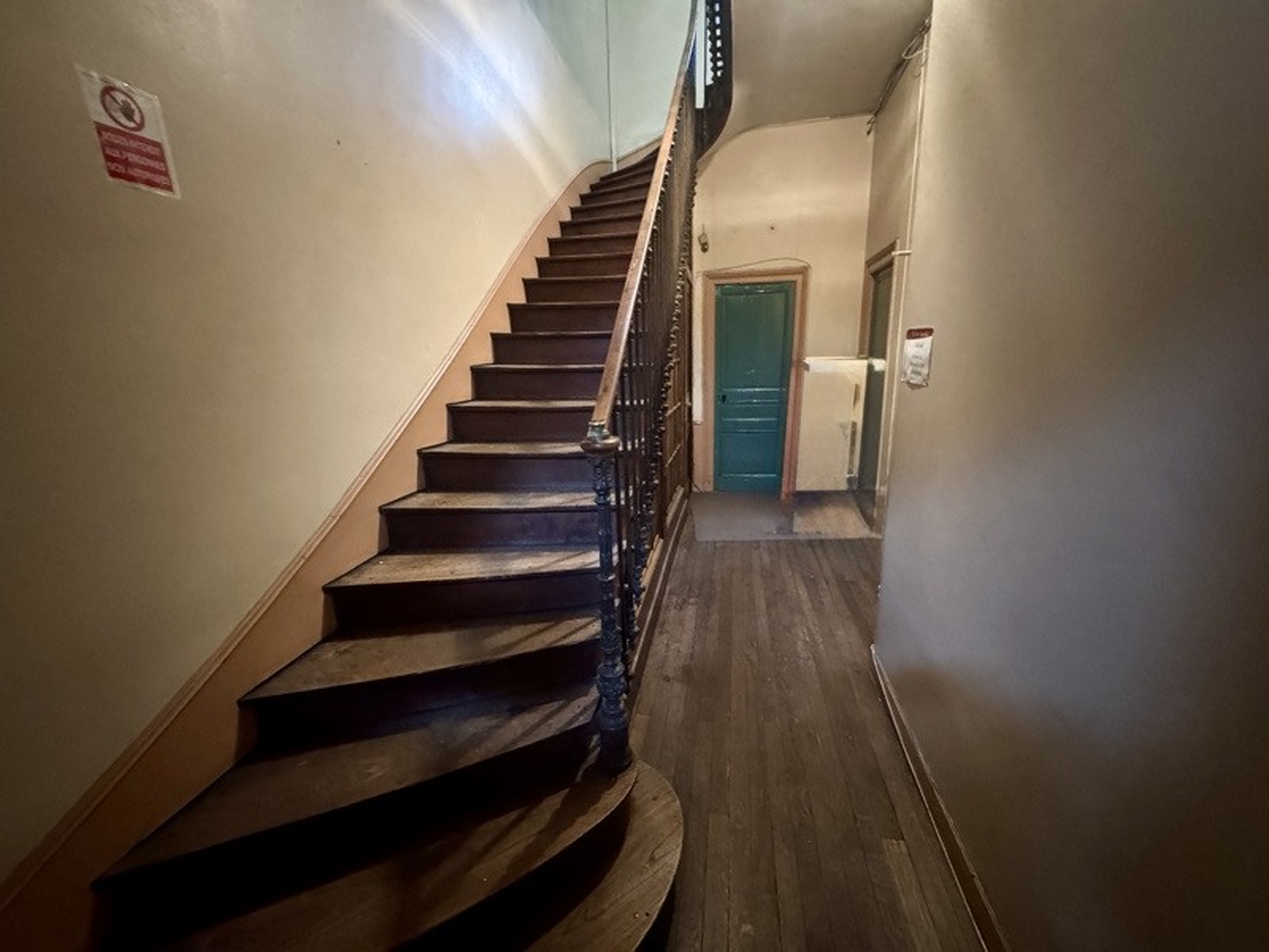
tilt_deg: -14.0
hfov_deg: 102.1
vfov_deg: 85.7
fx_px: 513
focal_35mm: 14
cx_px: 634
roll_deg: +1.8
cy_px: 476
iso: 1600
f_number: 2.2
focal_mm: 2.22
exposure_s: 1/25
☆ ☆ ☆ ☆ ☆
## Task description
Give the listing above again in its entirety, exactly as written and free of images.

## Solution to this exercise
tilt_deg: -14.0
hfov_deg: 102.1
vfov_deg: 85.7
fx_px: 513
focal_35mm: 14
cx_px: 634
roll_deg: +1.8
cy_px: 476
iso: 1600
f_number: 2.2
focal_mm: 2.22
exposure_s: 1/25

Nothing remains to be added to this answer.